One of those words…
\Jux`ta*po*si”tion\, n. [L. juxta near + positio position: cf. F. juxtaposition. See Just, v. i., and Position.] A placing or being placed in nearness or contiguity, or side by side; as, a juxtaposition of words.
Of the many things (or few things depending on my perspective) that I remember from being an undergraduate is this interesting word. I don’t recall my original introduction to it but it became an important word in my vocabulary as I evolved into my senior thesis in photography where the idea of placing one photograph next to another began to fascinate me.
It is a simple premise really. Place any photograph next to another and things change – one affects the other. My initial interest began with graphic relationships – I referred to how these juxtaposed images “echoed” one another. But it was my art history professor who changed everything when he referred to one of these juxtapositions as a visual “poem.”
This was a major personal revelation for me. I realized that I had stumbled upon something that had a long history – the relationships between “objects” be they images, words, or sounds. Dada and Surrealism had taught me that but it had never clicked in my naive, innocent, and ignorant state.

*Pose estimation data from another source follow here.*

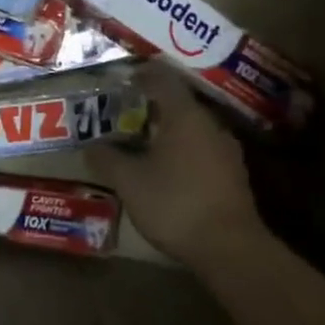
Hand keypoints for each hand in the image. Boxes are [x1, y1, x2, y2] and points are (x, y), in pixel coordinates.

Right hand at [94, 67, 268, 269]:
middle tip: (126, 114)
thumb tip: (90, 146)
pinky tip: (168, 169)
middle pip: (179, 103)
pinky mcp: (234, 175)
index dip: (142, 75)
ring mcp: (226, 150)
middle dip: (152, 106)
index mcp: (184, 115)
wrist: (230, 249)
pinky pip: (203, 149)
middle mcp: (209, 124)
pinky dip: (183, 151)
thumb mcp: (129, 181)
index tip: (124, 80)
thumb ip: (107, 158)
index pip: (163, 79)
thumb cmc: (175, 203)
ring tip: (143, 142)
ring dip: (169, 130)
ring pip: (192, 128)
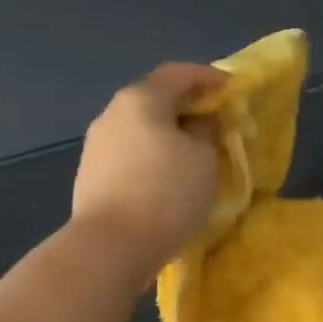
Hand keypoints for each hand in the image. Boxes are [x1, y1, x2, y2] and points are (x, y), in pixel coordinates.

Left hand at [72, 63, 222, 277]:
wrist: (109, 247)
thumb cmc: (165, 193)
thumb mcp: (204, 159)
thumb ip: (207, 131)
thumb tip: (199, 123)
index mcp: (140, 99)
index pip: (178, 73)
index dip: (208, 78)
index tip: (231, 89)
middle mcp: (112, 114)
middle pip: (155, 99)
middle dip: (187, 108)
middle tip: (215, 123)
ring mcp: (97, 146)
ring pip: (141, 129)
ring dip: (168, 136)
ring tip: (194, 154)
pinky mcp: (91, 176)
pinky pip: (130, 155)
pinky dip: (152, 157)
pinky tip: (167, 178)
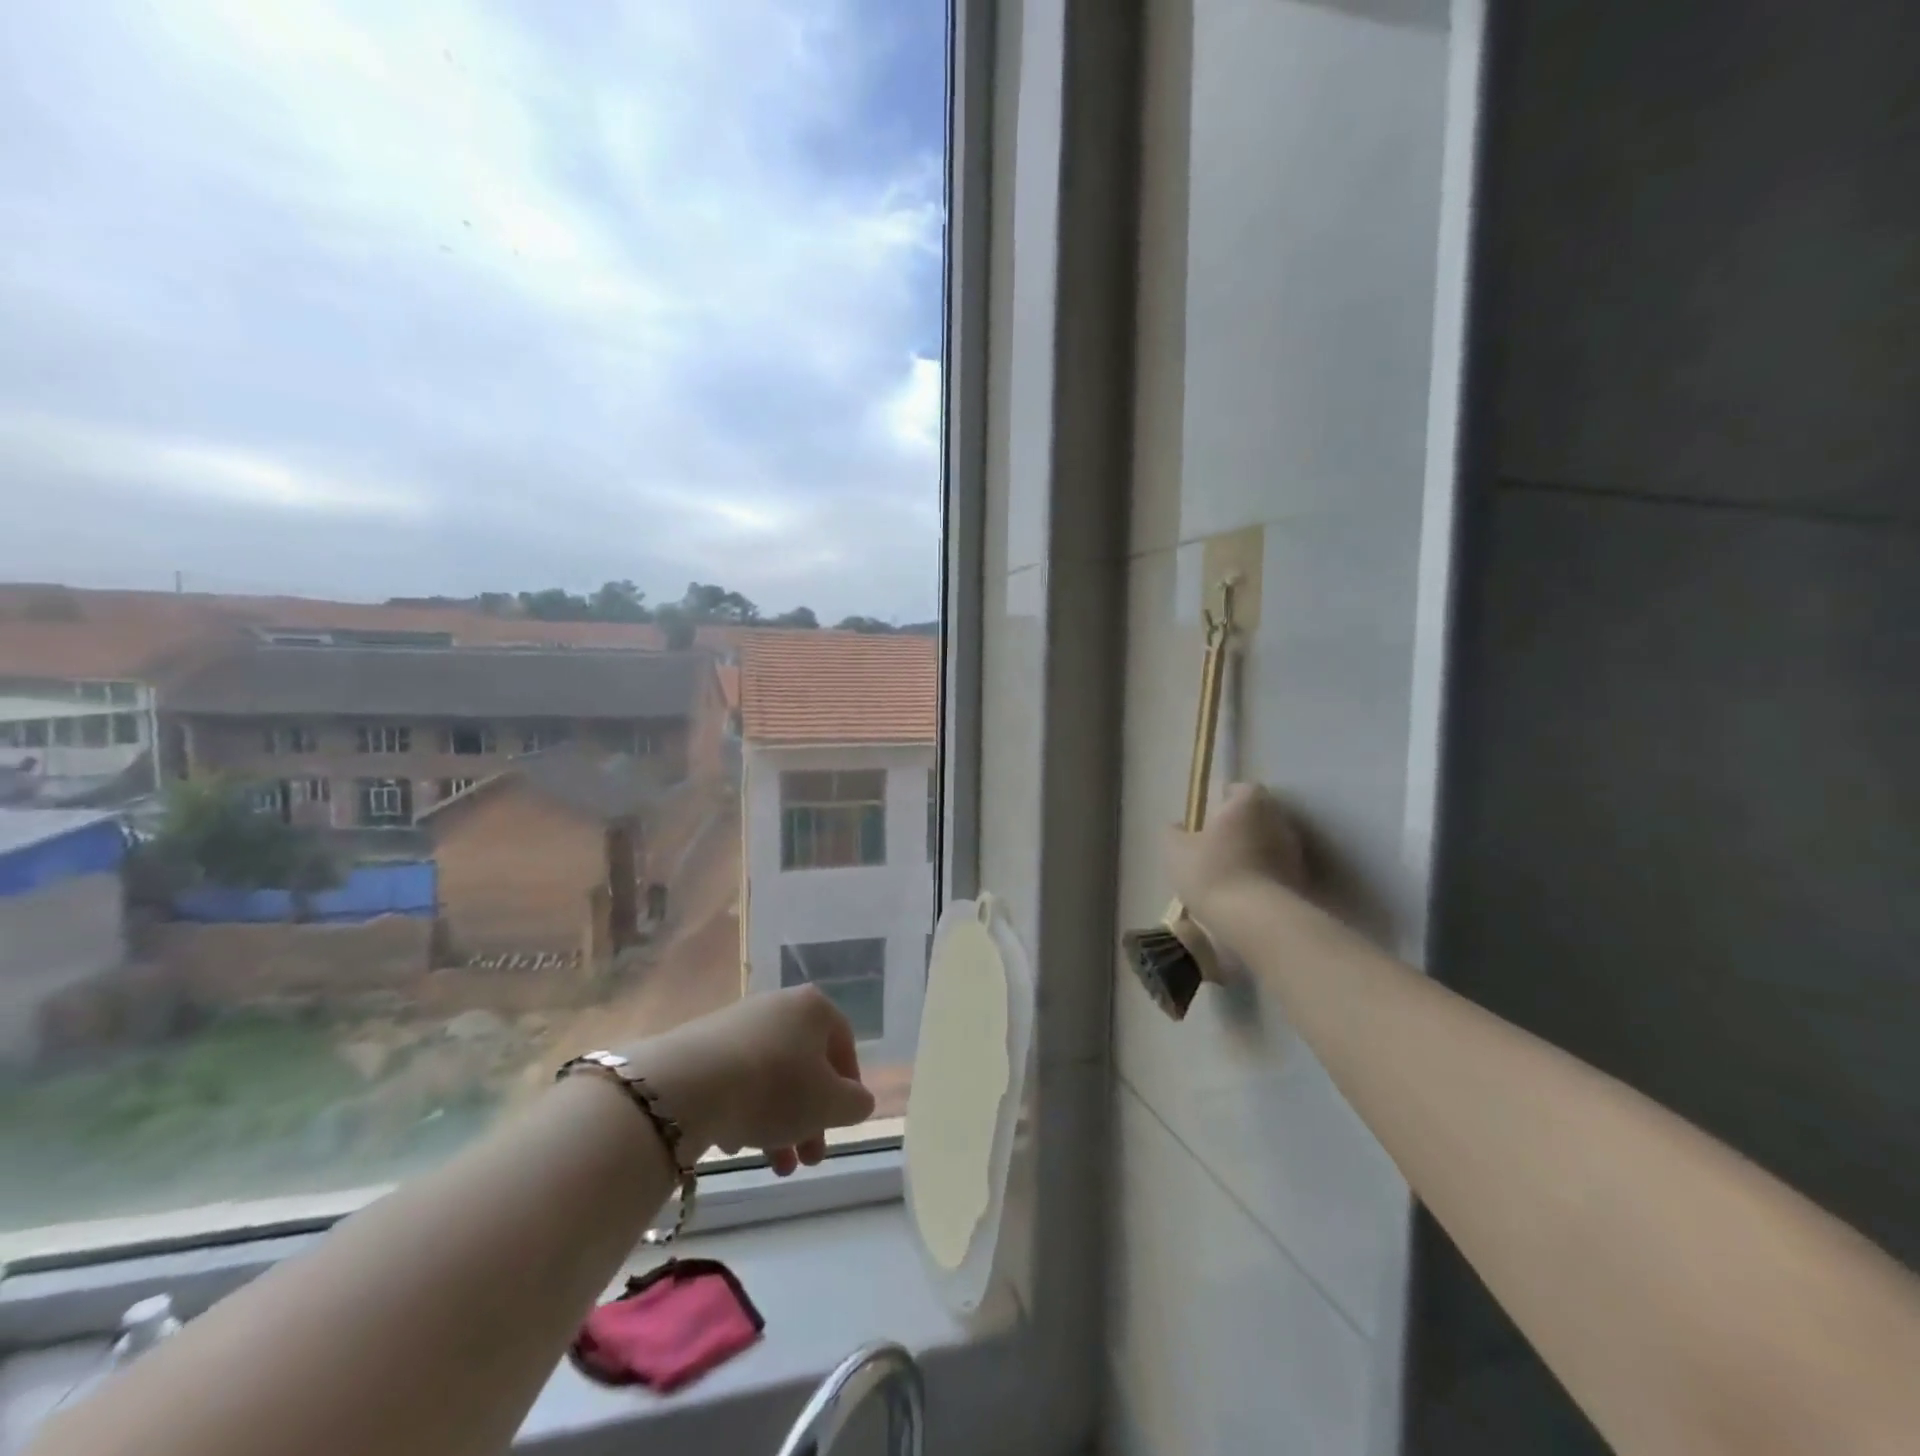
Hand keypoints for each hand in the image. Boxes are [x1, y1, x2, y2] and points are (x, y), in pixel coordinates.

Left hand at [618, 988, 876, 1176]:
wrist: (691, 1084)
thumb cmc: (777, 1087)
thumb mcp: (831, 1104)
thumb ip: (855, 1103)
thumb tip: (858, 1100)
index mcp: (815, 1008)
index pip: (844, 1045)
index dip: (848, 1088)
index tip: (842, 1123)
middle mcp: (779, 1005)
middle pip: (805, 1065)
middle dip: (810, 1117)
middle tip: (809, 1159)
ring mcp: (738, 1023)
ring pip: (770, 1076)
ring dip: (778, 1121)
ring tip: (773, 1165)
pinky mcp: (703, 1045)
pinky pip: (736, 1079)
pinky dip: (743, 1109)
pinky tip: (735, 1143)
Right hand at [1165, 782, 1310, 926]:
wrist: (1256, 921)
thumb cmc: (1212, 872)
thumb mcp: (1176, 850)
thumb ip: (1174, 833)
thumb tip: (1178, 826)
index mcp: (1249, 803)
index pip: (1240, 789)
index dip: (1223, 800)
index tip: (1207, 818)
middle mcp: (1278, 820)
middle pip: (1258, 817)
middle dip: (1239, 828)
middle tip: (1214, 846)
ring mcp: (1295, 853)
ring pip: (1268, 846)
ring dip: (1252, 855)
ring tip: (1227, 876)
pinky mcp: (1301, 883)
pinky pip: (1275, 873)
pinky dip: (1261, 879)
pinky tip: (1241, 898)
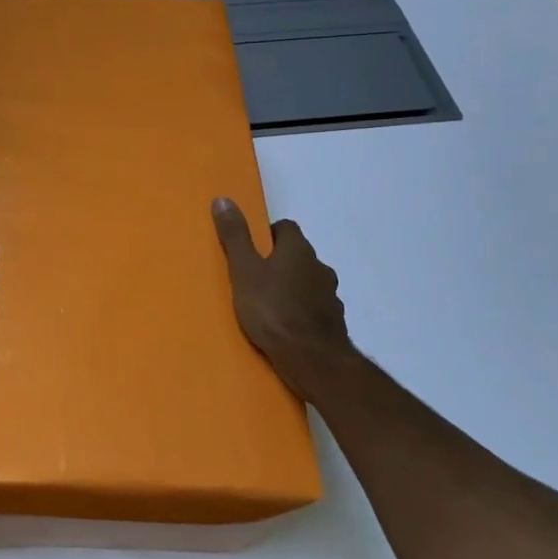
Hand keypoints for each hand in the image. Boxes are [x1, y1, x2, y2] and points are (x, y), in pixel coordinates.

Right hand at [212, 197, 357, 394]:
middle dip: (280, 262)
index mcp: (298, 249)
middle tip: (255, 277)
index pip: (286, 228)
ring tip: (269, 304)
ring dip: (293, 287)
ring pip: (308, 282)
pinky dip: (302, 311)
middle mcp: (320, 267)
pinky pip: (314, 308)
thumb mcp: (244, 270)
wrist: (312, 359)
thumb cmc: (272, 309)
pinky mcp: (334, 322)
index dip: (268, 235)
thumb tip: (223, 199)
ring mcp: (331, 295)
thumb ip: (235, 237)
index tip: (251, 249)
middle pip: (299, 255)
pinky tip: (285, 326)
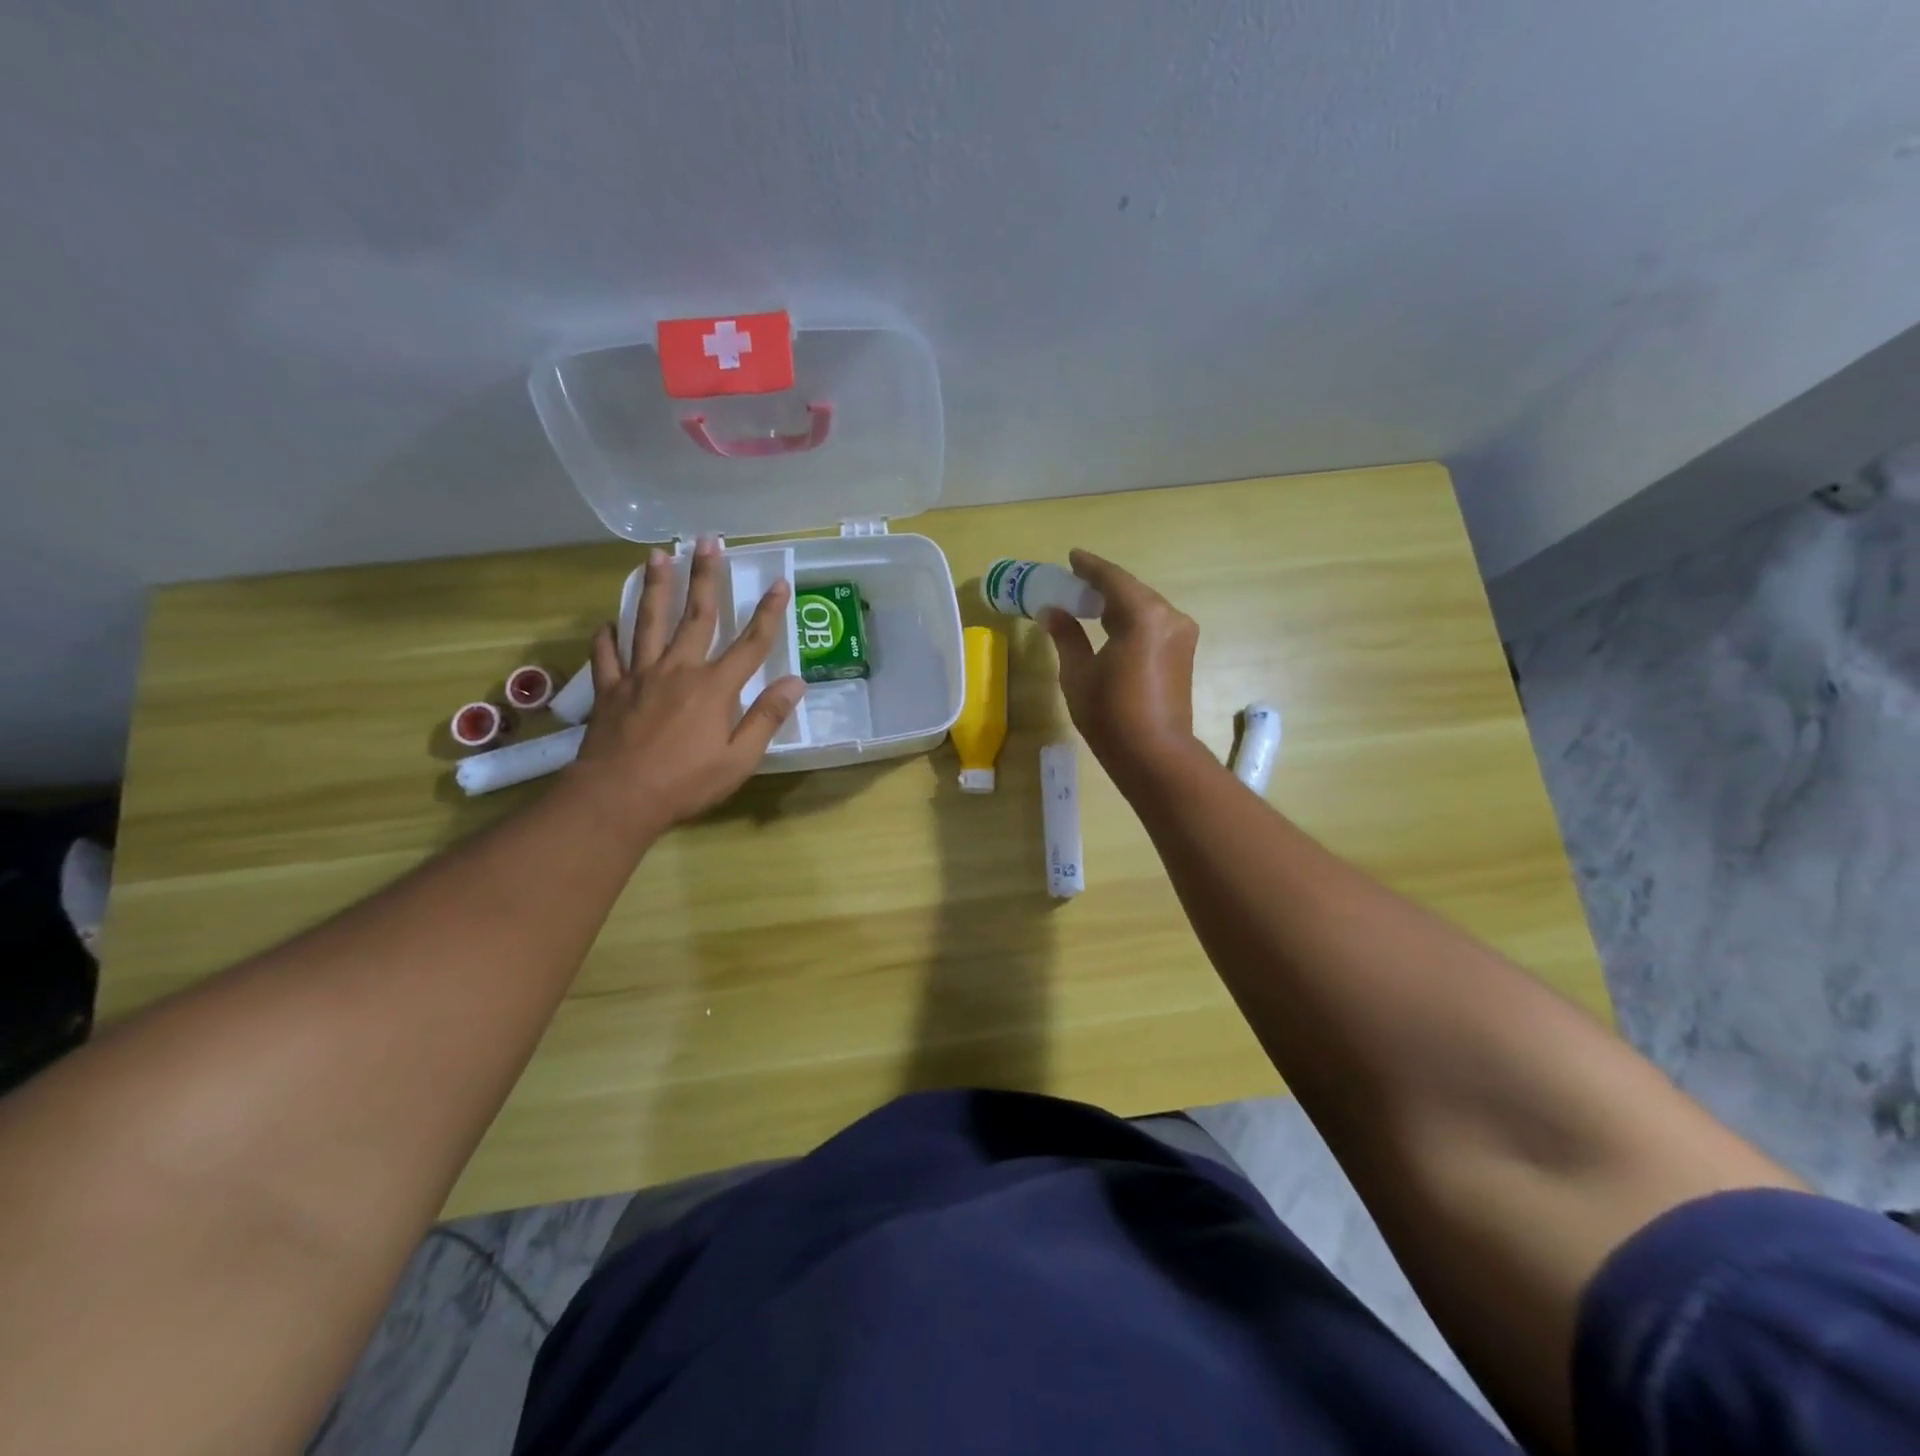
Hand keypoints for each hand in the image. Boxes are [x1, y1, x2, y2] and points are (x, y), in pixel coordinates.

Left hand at [568, 536, 804, 840]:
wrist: (618, 797)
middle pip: (697, 616)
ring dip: (655, 587)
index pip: (750, 643)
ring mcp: (640, 676)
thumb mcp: (739, 758)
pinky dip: (606, 638)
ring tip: (657, 556)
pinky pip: (607, 656)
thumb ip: (766, 717)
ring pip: (648, 622)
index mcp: (714, 686)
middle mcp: (678, 669)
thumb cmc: (686, 782)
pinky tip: (606, 623)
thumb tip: (796, 682)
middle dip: (705, 577)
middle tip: (707, 541)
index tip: (779, 583)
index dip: (768, 612)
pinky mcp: (610, 690)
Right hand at [1040, 548, 1201, 786]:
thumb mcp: (1078, 674)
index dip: (1089, 567)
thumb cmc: (1110, 714)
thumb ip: (1066, 636)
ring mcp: (1180, 635)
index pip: (1112, 579)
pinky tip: (1109, 627)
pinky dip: (1130, 620)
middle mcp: (1168, 616)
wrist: (1155, 755)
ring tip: (1087, 605)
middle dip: (1102, 585)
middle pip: (1131, 590)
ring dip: (1117, 603)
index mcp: (1142, 615)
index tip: (1071, 557)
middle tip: (1072, 584)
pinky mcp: (1183, 653)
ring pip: (1144, 607)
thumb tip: (1051, 611)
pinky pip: (1153, 624)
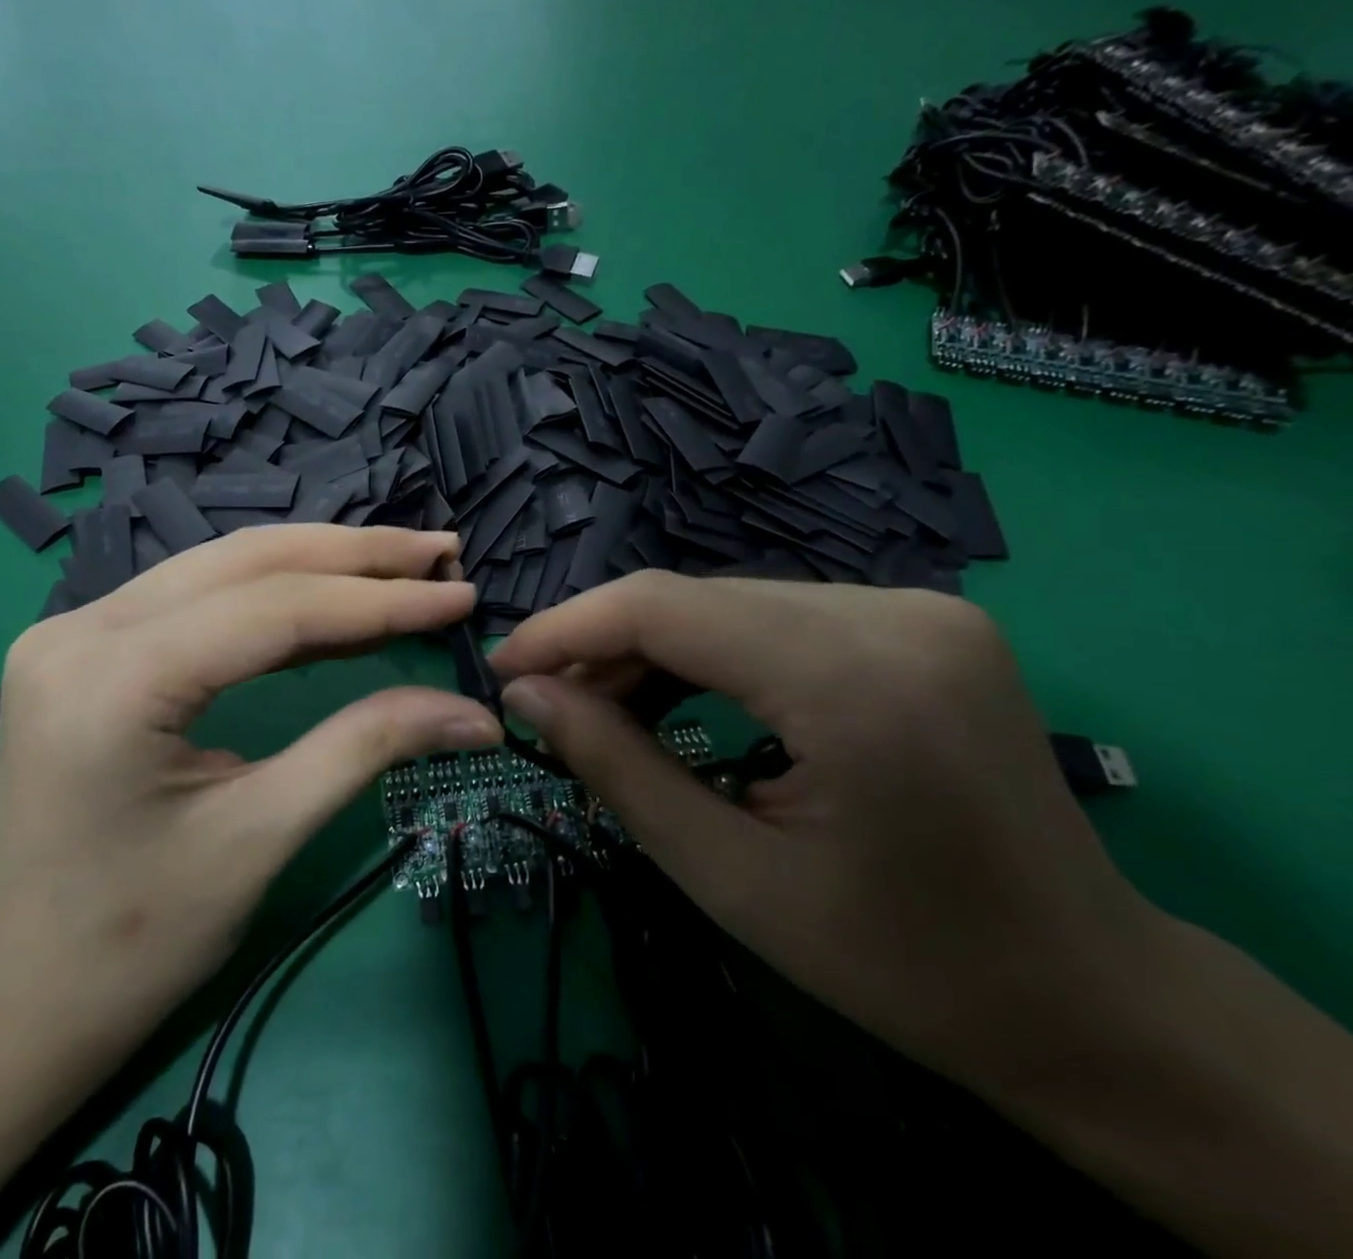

These memories were recalled by preparing for a lecture about film editing for the next New Media class. It was then that I first realized the significance of narrative – the causality of juxtapositioning anything. It was pure research and experimentation on my part – “what happens if I put this before that…?”
Bordwell speaks of the four dimensions of editing in film as the relationships between shot A and shot B: graphic, rhythmic, spatial, and temporal. These are part of the many elements that make film such a unique medium. One might say this is the juxtapositioning of images.
But what about words and language? That word juxtapose helped illuminate the nature of poetry:
Graphic: crimson sky
Rhythmic: crimson skies at night
Spatial: vast crimson sky above
Temporal: the crimson sky morphed into darkness
Editing: the juxtapositioning of signs and symbols as an attempt to create or discover meanings. A significant element of narrative structure.